• _EXERCISE GOAL_
Please copy the entries below word for word, leaving out any image.

• _MATERIAL FOR THIS EXERCISE_
--- START ---

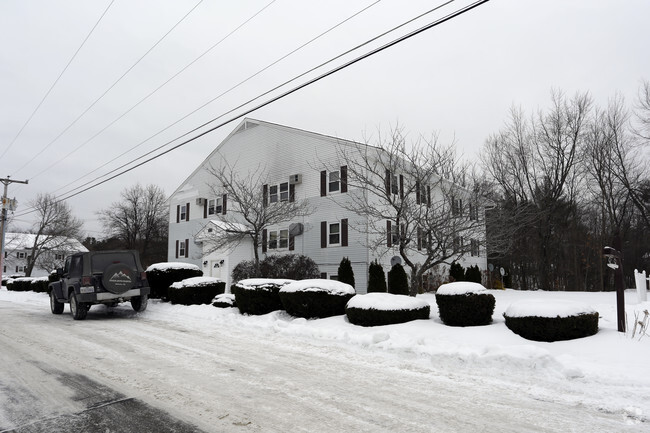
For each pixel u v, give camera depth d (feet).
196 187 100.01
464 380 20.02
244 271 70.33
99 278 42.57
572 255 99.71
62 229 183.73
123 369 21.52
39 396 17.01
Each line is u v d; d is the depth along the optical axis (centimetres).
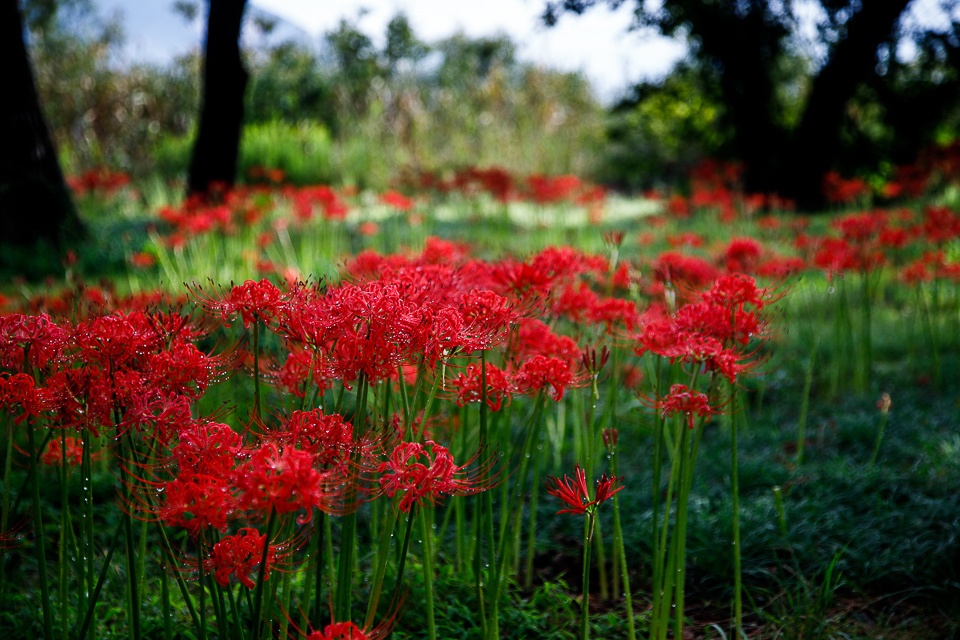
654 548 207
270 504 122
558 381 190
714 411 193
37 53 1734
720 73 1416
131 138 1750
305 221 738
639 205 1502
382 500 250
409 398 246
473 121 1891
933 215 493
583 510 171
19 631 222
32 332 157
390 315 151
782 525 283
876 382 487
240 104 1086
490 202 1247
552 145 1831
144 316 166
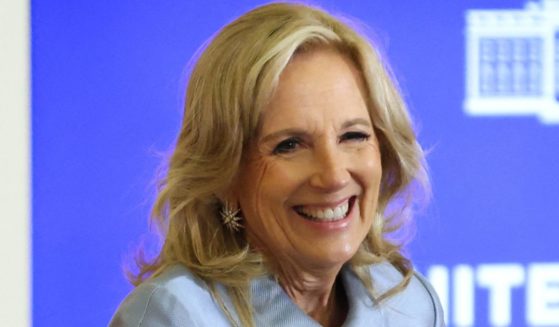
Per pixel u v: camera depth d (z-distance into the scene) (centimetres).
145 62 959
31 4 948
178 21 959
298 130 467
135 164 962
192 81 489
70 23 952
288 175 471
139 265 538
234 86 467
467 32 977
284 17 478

--- END ---

• _TASK SOLUTION_
For each pixel u v, give camera depth d (feet).
196 187 100.01
464 380 20.02
244 271 70.33
99 278 42.57
572 255 99.71
62 229 183.73
123 369 21.52
39 396 17.01
Each line is u v d; d is the depth along the optical axis (centimetres).
654 548 207
270 504 122
558 381 190
714 411 193
37 53 1734
720 73 1416
131 138 1750
305 221 738
639 205 1502
382 500 250
409 398 246
473 121 1891
933 215 493
583 510 171
19 631 222
32 332 157
390 315 151
782 525 283
876 382 487
240 104 1086
490 202 1247
552 145 1831
144 316 166
Per pixel u v: camera depth d (z-distance into the scene) (centimetres).
145 62 959
31 4 948
178 21 959
298 130 467
135 164 962
192 81 489
70 23 952
288 175 471
139 265 538
234 86 467
467 32 977
284 17 478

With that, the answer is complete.